Thursday, January 14, 2016
Heart Centered
Treasure mapping with a friend on New Year's Eve the words, "heart centers" in a magazinec aught my attention. I immediately cut them out and changed it to "heart centered." It was not only a reminder to me, but validation. I have been getting more and more awarenesses of when I am not centered in my heart, when I am too much in my head. All I have to do is remember to focus on my heart and my energy shifts. It even helps me at night when I can't sleep. I now tell my runaway mind that it is no longer incontrol, my heart is.

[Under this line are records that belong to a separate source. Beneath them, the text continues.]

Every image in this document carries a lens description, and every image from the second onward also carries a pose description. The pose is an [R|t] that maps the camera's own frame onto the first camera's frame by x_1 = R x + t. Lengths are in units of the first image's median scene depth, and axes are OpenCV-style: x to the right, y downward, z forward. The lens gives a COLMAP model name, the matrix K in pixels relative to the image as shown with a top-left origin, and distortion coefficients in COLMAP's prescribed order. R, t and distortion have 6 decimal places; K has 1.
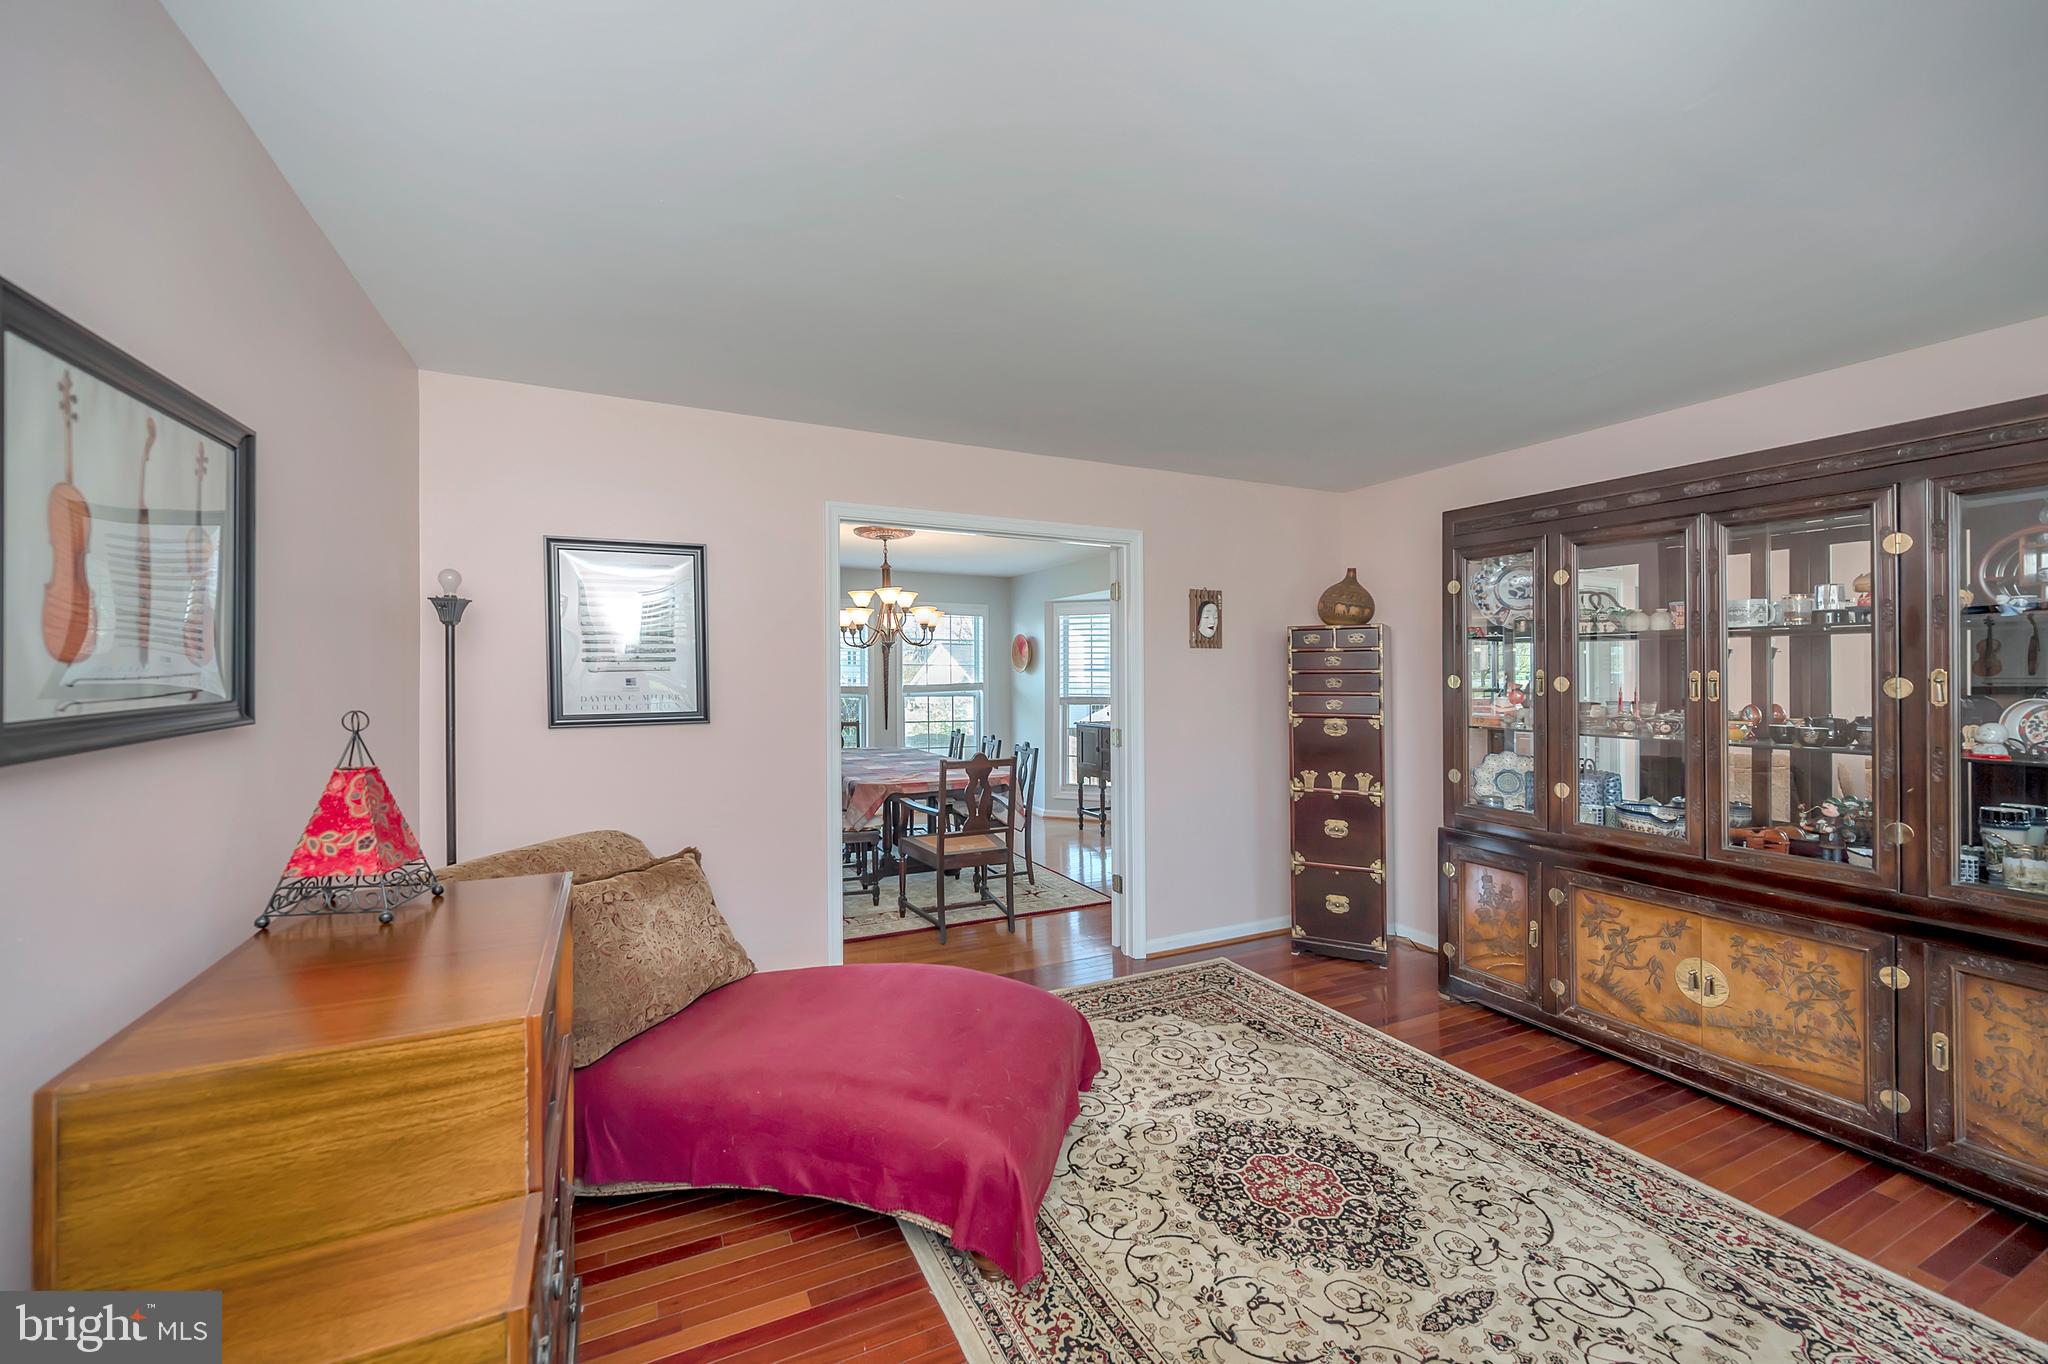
lens RADIAL K [[821.6, 0, 1030.7], [0, 821.6, 669.4], [0, 0, 1]] dist [-0.000287, -0.000030]
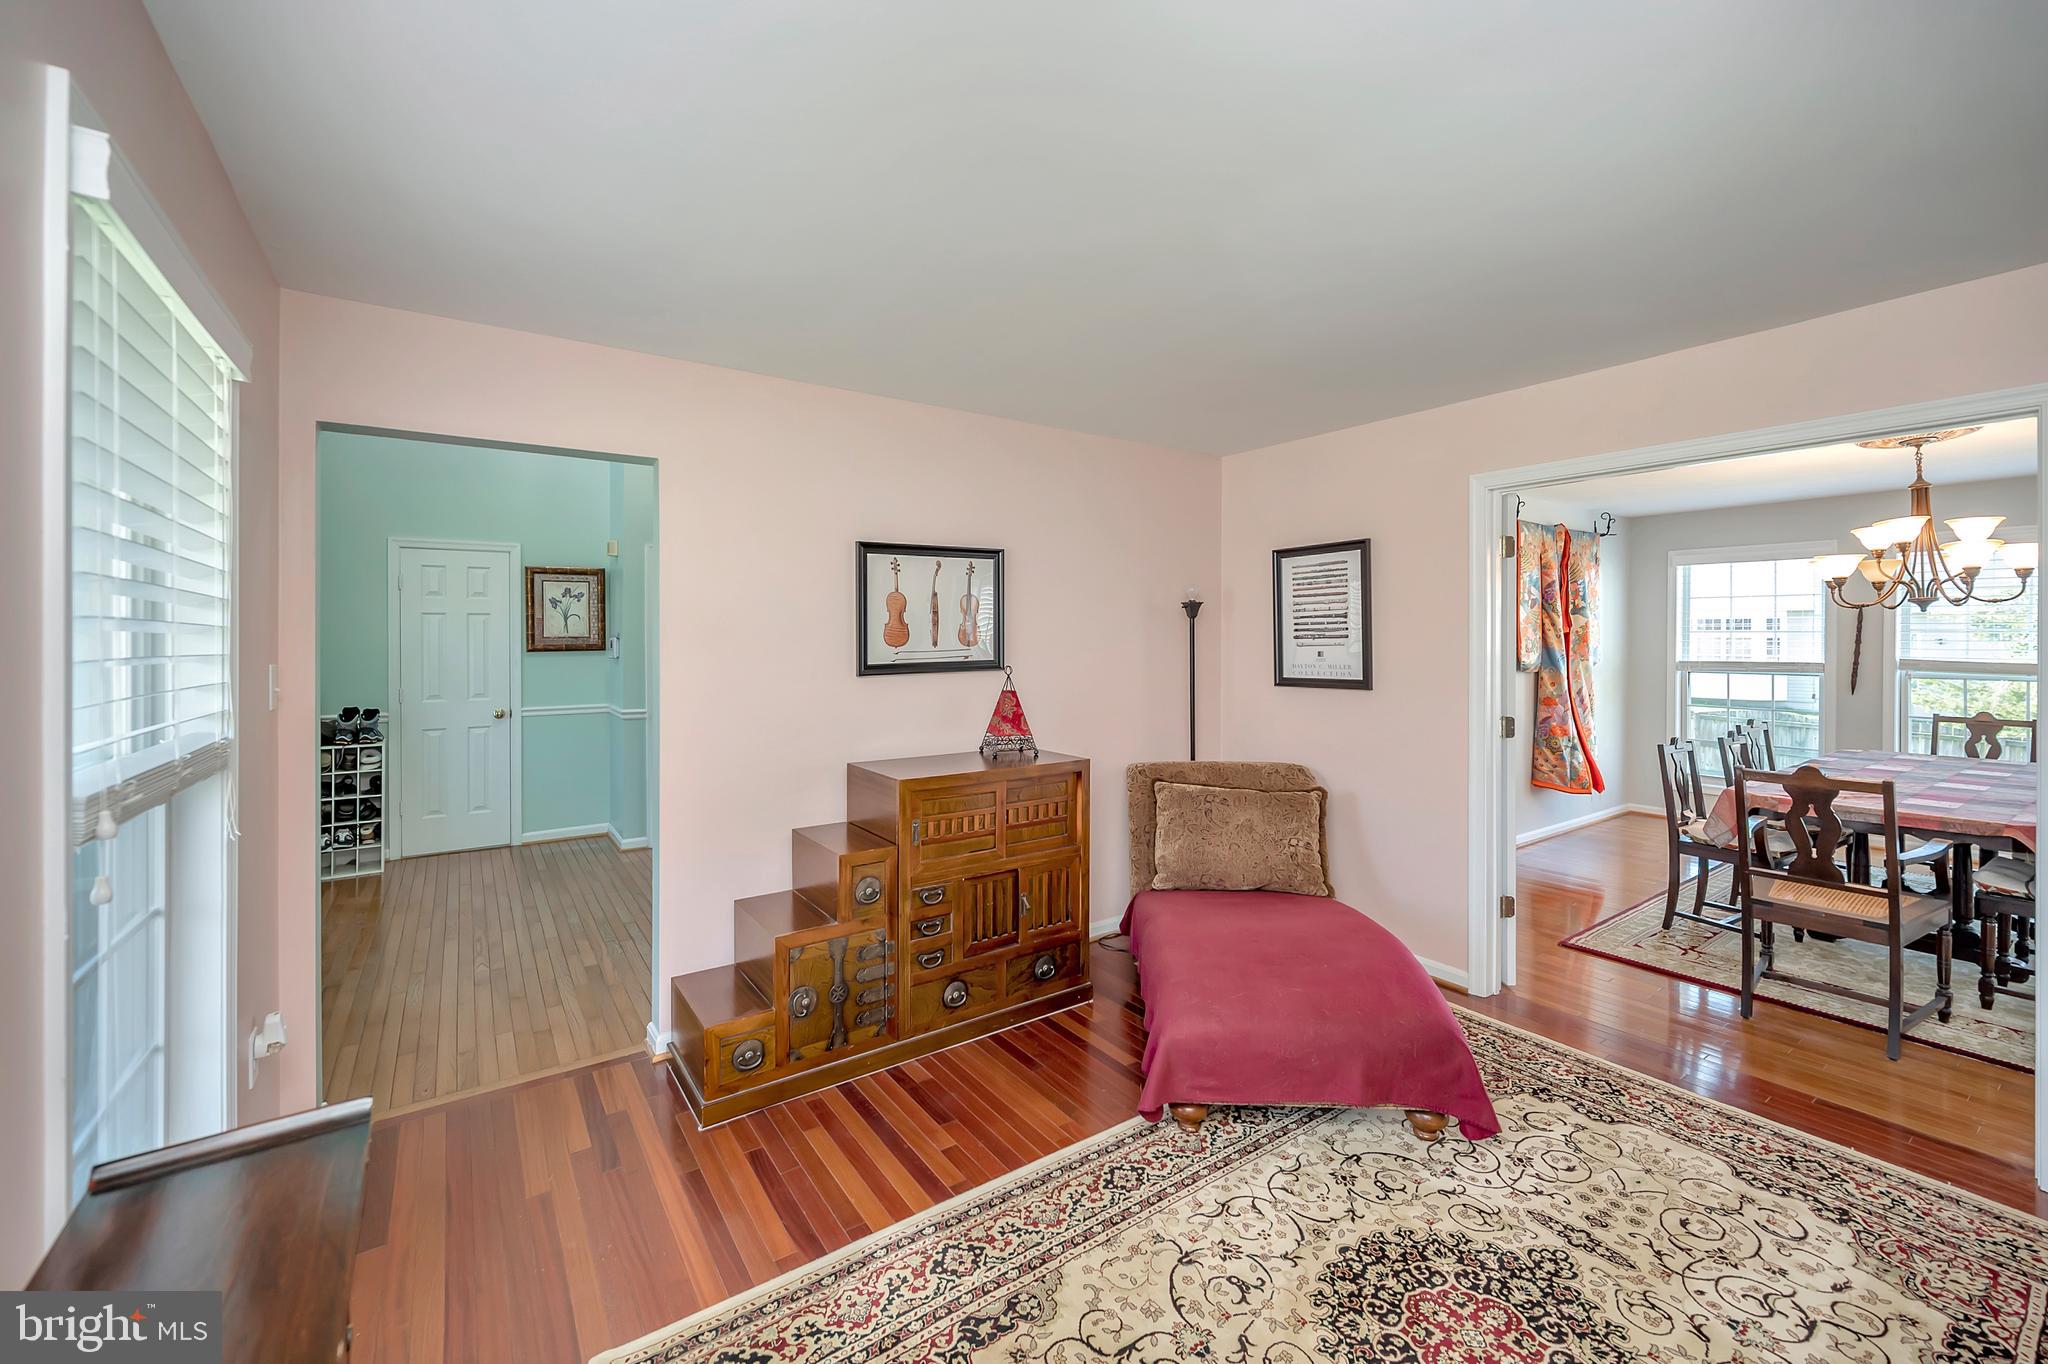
lens RADIAL K [[824.2, 0, 1023.8], [0, 824.2, 637.3], [0, 0, 1]] dist [0.000752, 0.000151]
pose [[0.145501, -0.001675, -0.989357, 0.822402], [0.007642, 0.999971, -0.000569, -0.015862], [0.989329, -0.007477, 0.145510, 0.396615]]
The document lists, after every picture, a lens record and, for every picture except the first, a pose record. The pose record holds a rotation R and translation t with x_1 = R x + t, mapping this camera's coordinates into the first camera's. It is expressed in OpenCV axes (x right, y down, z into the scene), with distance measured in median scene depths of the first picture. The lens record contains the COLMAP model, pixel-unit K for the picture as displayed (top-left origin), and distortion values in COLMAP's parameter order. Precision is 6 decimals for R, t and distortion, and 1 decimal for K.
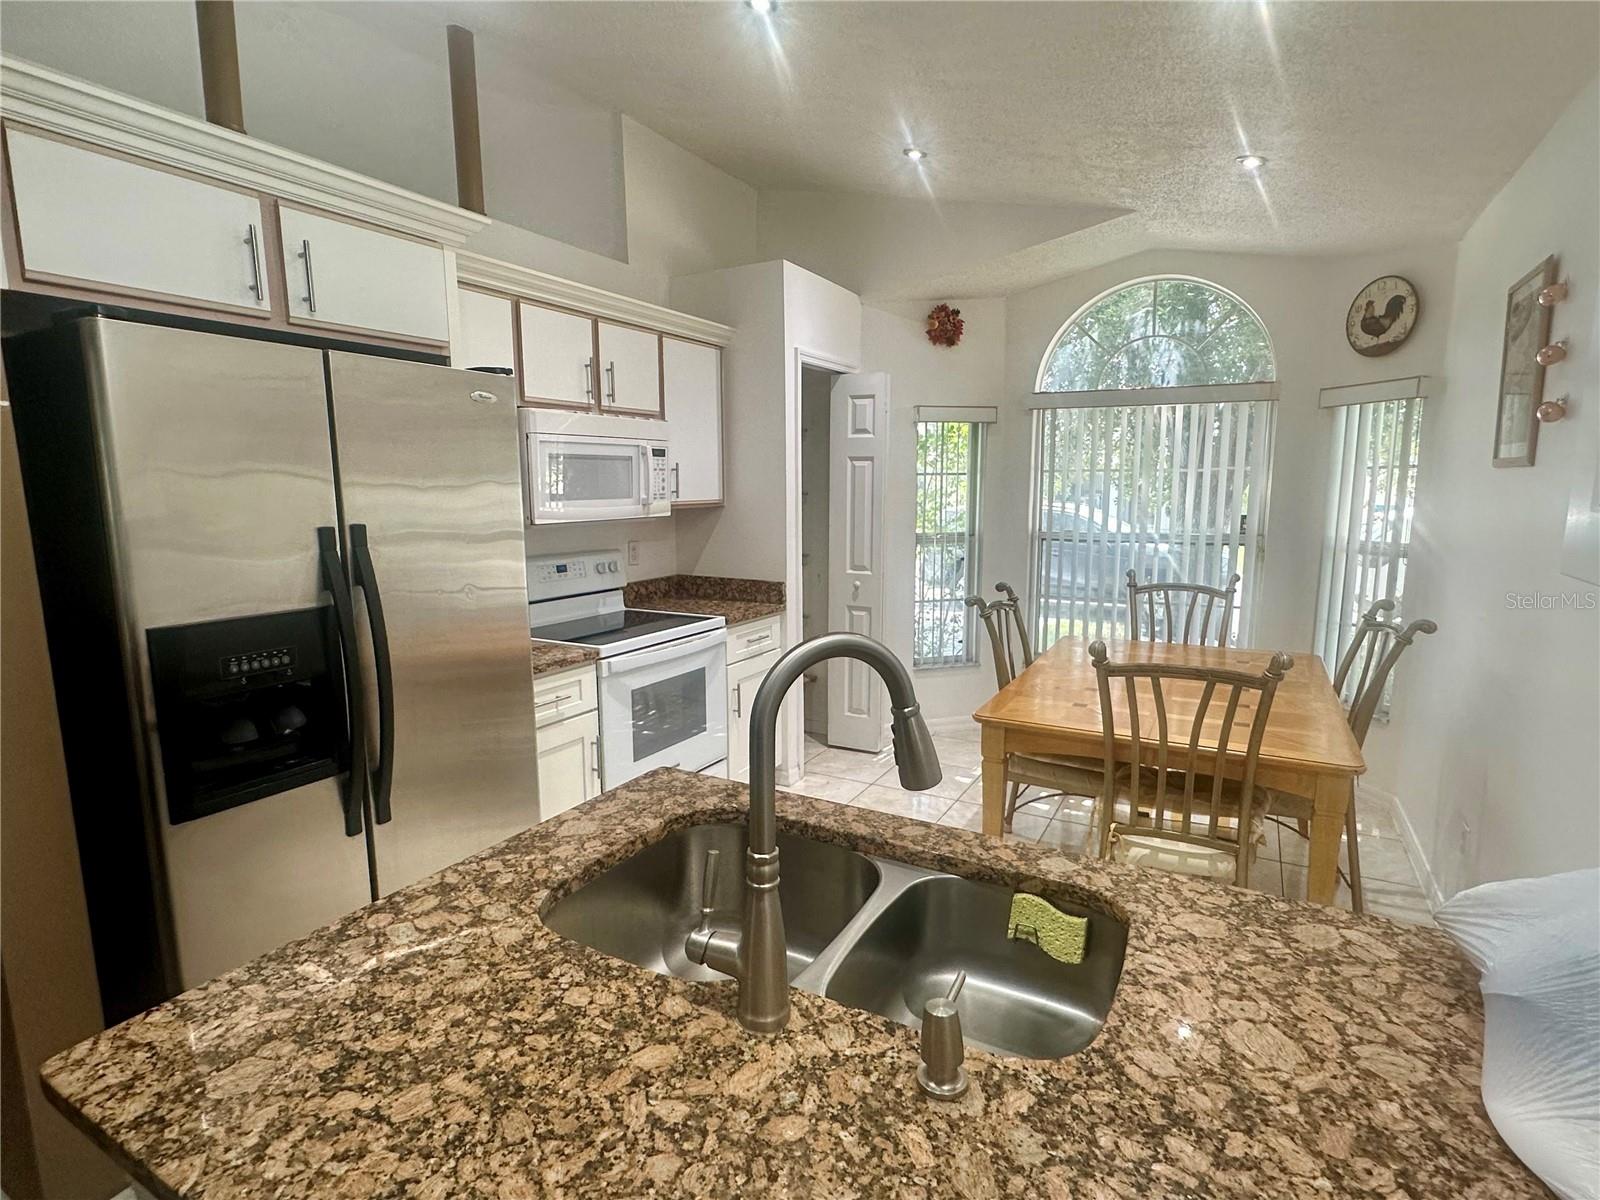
lens RADIAL K [[801.7, 0, 801.1], [0, 801.7, 602.1], [0, 0, 1]] dist [0.000320, 0.000040]
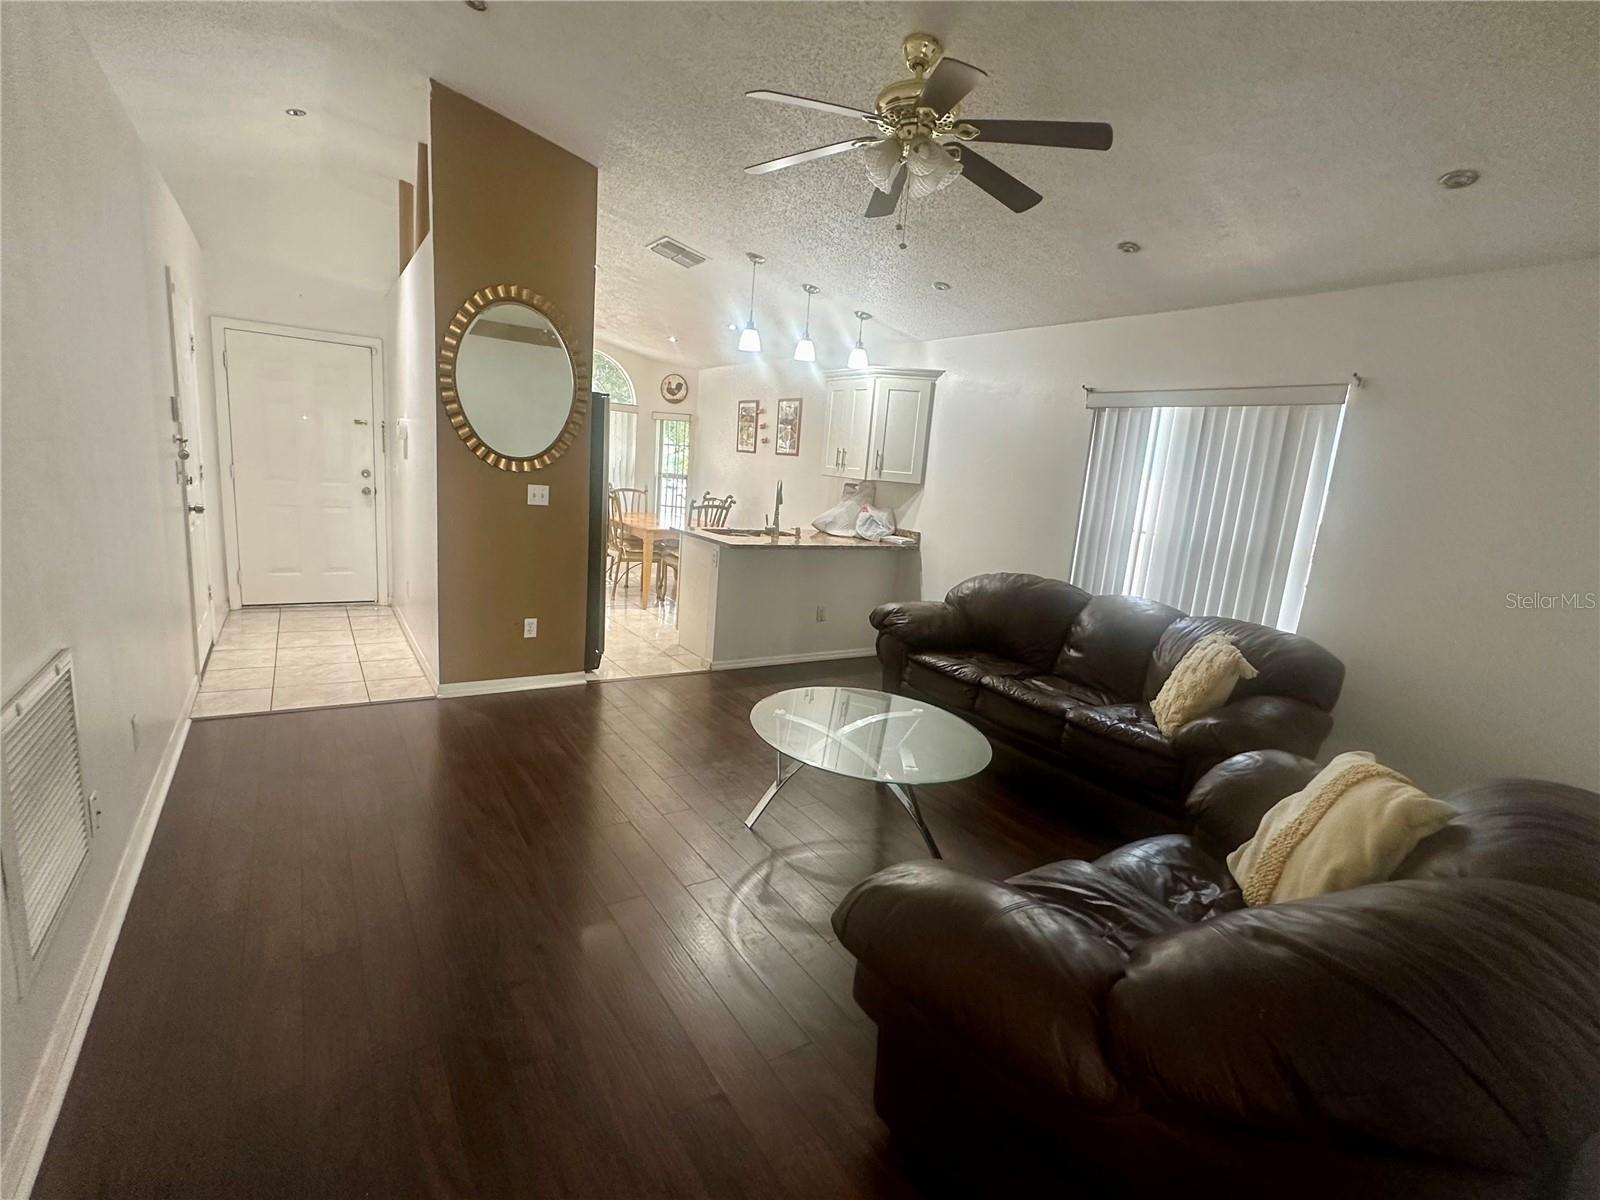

The heart actually has some of the same cells that make up the brain and functions the same way the brain does- if we let it. There is very compelling scientific information about this if you are interested. It's about choice and choosing how you want to live, what's important to you. Being the love I am and focusing on that love and living it, is how I choose to live my life. That doesn't mean I am perfect at it, that I don't make mistakes, that i don't get stuck in my head still, that I don't forget and say unkind things I regret as soon as they come out of my mouth! It means I am aware of when I am not in my heart, I appologize alot more and I take responsibility for my feelings and don't blame others for how I am feeling, although every now and then, I still really want to! It's a process, life is a process and I am definately a work in process. Better said, I am a work in progress, because I am definately making lots of progress.